Written by JOSH Z / 05.18.09

If you’re to believe anything that former Raiders cornerback DeAngelo Hall says, Al Davis made a bit of a hasty hire in selecting Tom Cable to replace Lane Kiffin as his head coach last year. I guess he couldn’t let some other team take him for their head coaching job. From Jerry McDonald’s interview with Hall on Inside The Oakland Raiders (via flubby):

The funniest Al Davis story from his time in Oakland?

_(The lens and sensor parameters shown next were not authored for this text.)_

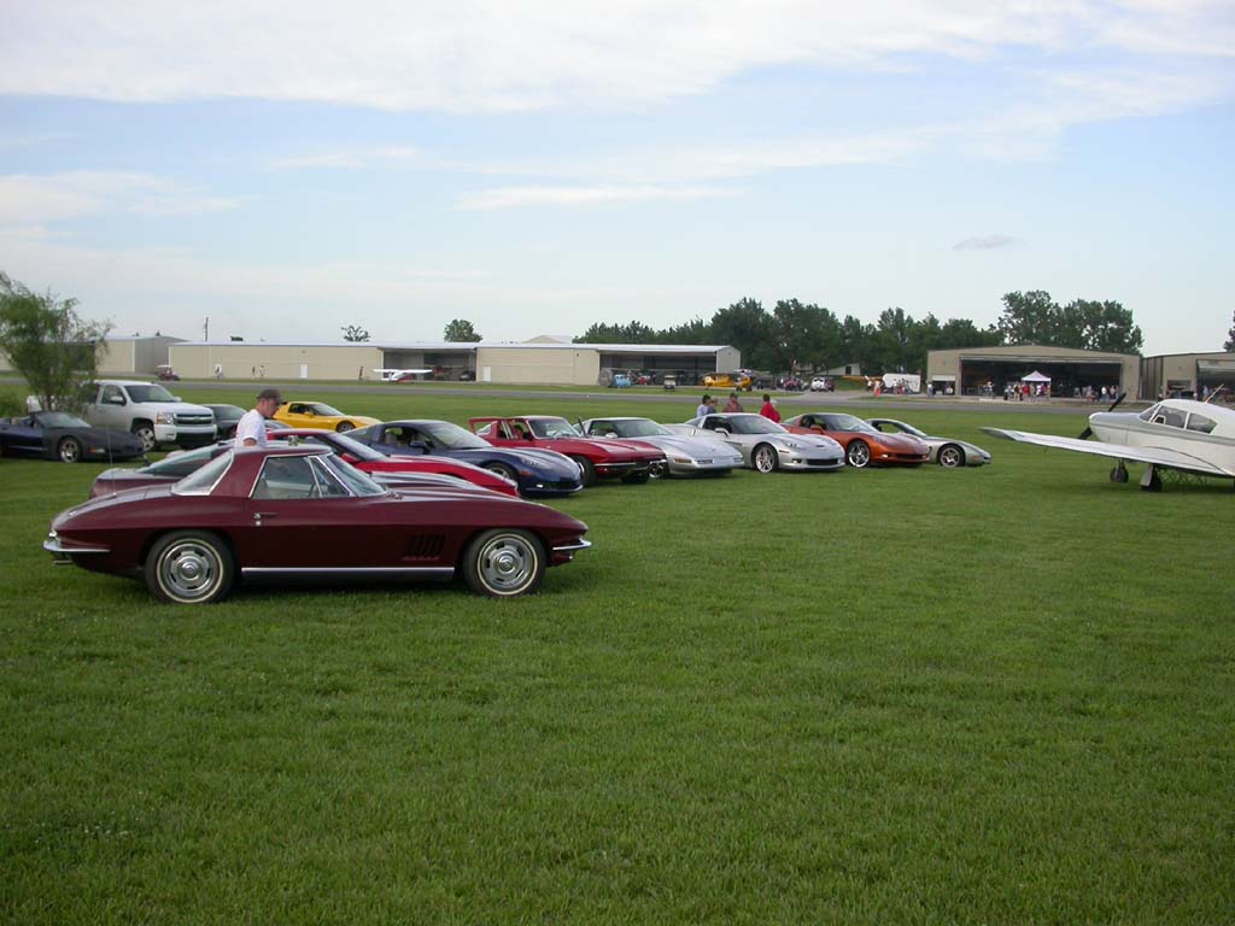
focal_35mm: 38
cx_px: 618
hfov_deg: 49.0
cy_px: 463
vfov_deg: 37.7
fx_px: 1356
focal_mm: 7.85
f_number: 2.6
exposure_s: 1/543
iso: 100
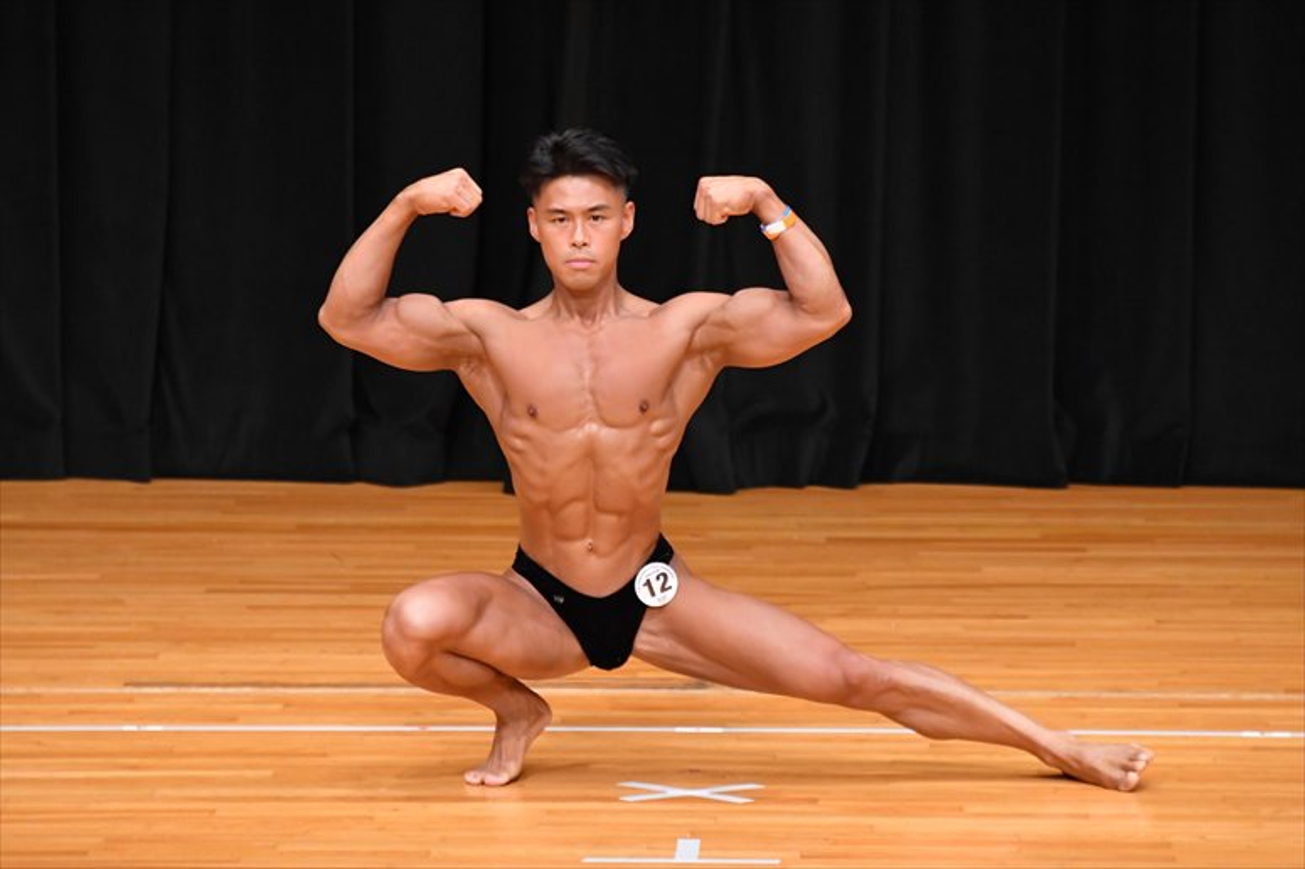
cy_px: 434
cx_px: 652
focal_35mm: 375
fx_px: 13587
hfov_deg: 5.5
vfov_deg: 3.7
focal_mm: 250
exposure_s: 1/400
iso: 4000
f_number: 5.6
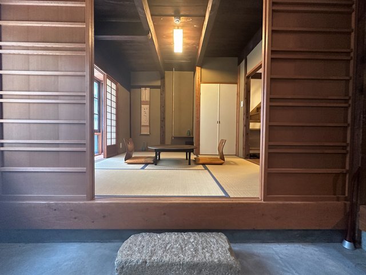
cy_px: 138
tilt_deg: -2.8
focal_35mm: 14
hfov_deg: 102.1
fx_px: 148
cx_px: 183
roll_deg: -2.0
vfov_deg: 85.7
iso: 500
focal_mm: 2.22
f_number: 2.2
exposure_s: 1/60
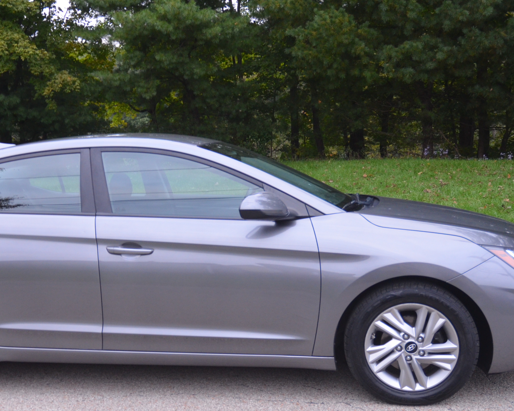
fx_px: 761
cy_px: 240
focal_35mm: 50
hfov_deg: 36.9
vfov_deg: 30.2
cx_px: 171
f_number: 3.5
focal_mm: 22
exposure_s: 1/50
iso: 800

Hall: Probably the funniest thing, I was pretty close to Lane Kiffin…and after they fired Lane and were about to announce who the next coach was – I don’t know if you guys saw this in the media world, but I was actually sitting there live, me and a couple other players there in the back. And [Davis] went through this whole spiel of what happened…and said our next coach is Tom Cable, he’s going to be our interim coach. When everybody paused for Tom to come in, like a breakoff. [Davis] goes to the media guide and not even whispering says ‘hey, anyone got any information on this Tom Cable guy, I don’t know where he comes from.’ That’s just vintage Al Davis. Making a move, not really knowing why, no real justification for doing it. But just saying, ‘hey, I want this guy, let’s get him, I’ll figure everything else out later.’ And that’s just how Al Davis is.

Nothing this guy does could surprise us anymore. I don’t know whether to bet that his next hire will be a Muppet, a homeless guy, or just some jagoff from Merced. Fortunately for Davis, Tom Cable is all of those things. Well done, Mr. Davis.